**How to complete this task**
Only these lines of the data below are wanted: the one with "Euros por habitante, Almería: 42 -> 69.8", the one with "Euros por habitante, Palma: 70 -> 37.91", and any lines between them, each repeated exactly.
The data START
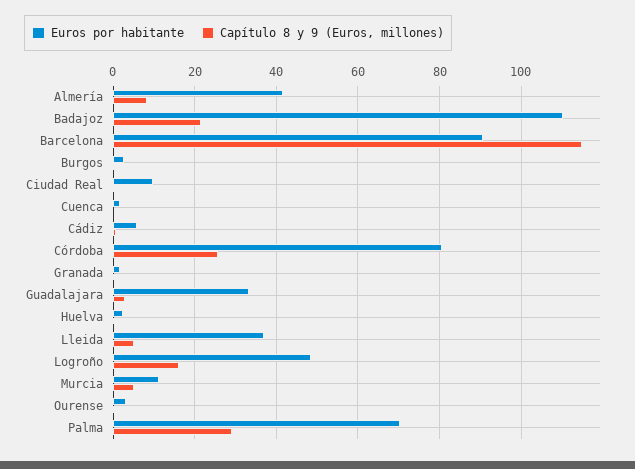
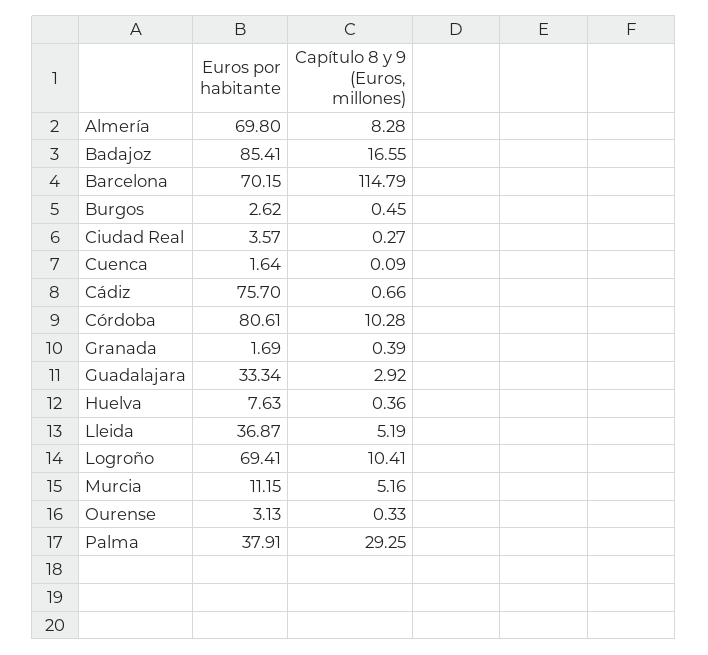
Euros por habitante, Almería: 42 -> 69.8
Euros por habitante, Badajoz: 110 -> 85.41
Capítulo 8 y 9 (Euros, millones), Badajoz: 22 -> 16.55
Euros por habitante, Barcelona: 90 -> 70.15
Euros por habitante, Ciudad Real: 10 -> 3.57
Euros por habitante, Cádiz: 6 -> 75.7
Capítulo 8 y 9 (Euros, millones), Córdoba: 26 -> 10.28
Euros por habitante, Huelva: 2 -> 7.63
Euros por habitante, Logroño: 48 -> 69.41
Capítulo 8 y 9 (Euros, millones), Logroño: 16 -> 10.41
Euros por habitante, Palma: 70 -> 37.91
The data END
The data START
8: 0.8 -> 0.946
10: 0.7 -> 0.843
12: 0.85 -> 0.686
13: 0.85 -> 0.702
The data END
**Response for this exercise**
Euros por habitante, Almería: 42 -> 69.8
Euros por habitante, Badajoz: 110 -> 85.41
Capítulo 8 y 9 (Euros, millones), Badajoz: 22 -> 16.55
Euros por habitante, Barcelona: 90 -> 70.15
Euros por habitante, Ciudad Real: 10 -> 3.57
Euros por habitante, Cádiz: 6 -> 75.7
Capítulo 8 y 9 (Euros, millones), Córdoba: 26 -> 10.28
Euros por habitante, Huelva: 2 -> 7.63
Euros por habitante, Logroño: 48 -> 69.41
Capítulo 8 y 9 (Euros, millones), Logroño: 16 -> 10.41
Euros por habitante, Palma: 70 -> 37.91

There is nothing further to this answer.